La phase de reconstruction à proprement parler marque une rupture avec les phases précédentes (gestion de crise et post-crise immédiate) en ce qu’elle est tournée sur le relèvement du territoire à moyen et long terme. Les travaux et actions de réduction des risques et de relance du développement du territoire qui sont programmés et mis en œuvre à cette période s’étendent sur plusieurs mois et années. Ils sont souvent repris par des programmes de prévention et d’aménagement du territoire plus larges et qui font appel à des financements plus diversifiés et à des modes de gouvernance plus «traditionnels», c’est-à-dire, hors gestion spécifique de la reconstruction. Ce glissement peut poser problème car les personnes en charge des dossiers changent de poste (c’est particulièrement vrai dans la fonction publique) et que les procédures classiques n’ont pas été conçues pour gérer les temporalités et modes de financements propres aux actions de reconstruction. Durant cette phase les premiers REX sont menés sur les actions de gestion de crise et de post-crise immédiate.

La période de prévention a pour origine temporelle la tenue des REX menés en général dans l’année qui suit la catastrophe. La prévention consiste à prendre des mesures structurelles,

organisationnelles et informelles de réduction des risques et vulnérabilités. Certaines mesures de prévention peuvent être initiées pendant la reconstruction et se poursuivre pendant la période de développement et prévention qui suit. L’enjeu est de répondre aux problématiques de défauts ou manquements dans la stratégie identifiés avant la catastrophe et/ou mis en évidence par la catastrophe.

Nous avons identifié trois périodes auxquelles des REX peuvent être menés :

A T+1 : pour analyser la gestion de la crise et la programmation des crédits de reconstruction.

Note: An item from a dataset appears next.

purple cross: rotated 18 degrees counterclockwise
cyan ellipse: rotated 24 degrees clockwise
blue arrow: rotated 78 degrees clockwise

C’est pendant la période de gestion de la post-crise que sont mises en place des structures de gouvernance de la reconstruction.

A T+5 : pour analyser la mise en œuvre de la reconstruction (lieux, moyens humains et économiques, programmation). Cela permettrait aussi de mieux identifier les besoins et les moyens à mobiliser pour achever les actions de reconstruction.

A T+10 : pour analyser l’efficacité des décisions prises pendant la reconstruction.

Les enseignements tirés de la catastrophe et de la gestion du processus de relèvement sont autant de pistes d’évolution des politiques de gestion des risques. C’est cette capacité à tirer les leçons des expériences passées qui fait prendre toute son importance à la démarche de REX et qui permet de transformer un cercle potentiellement vicieux en cercle vertueux.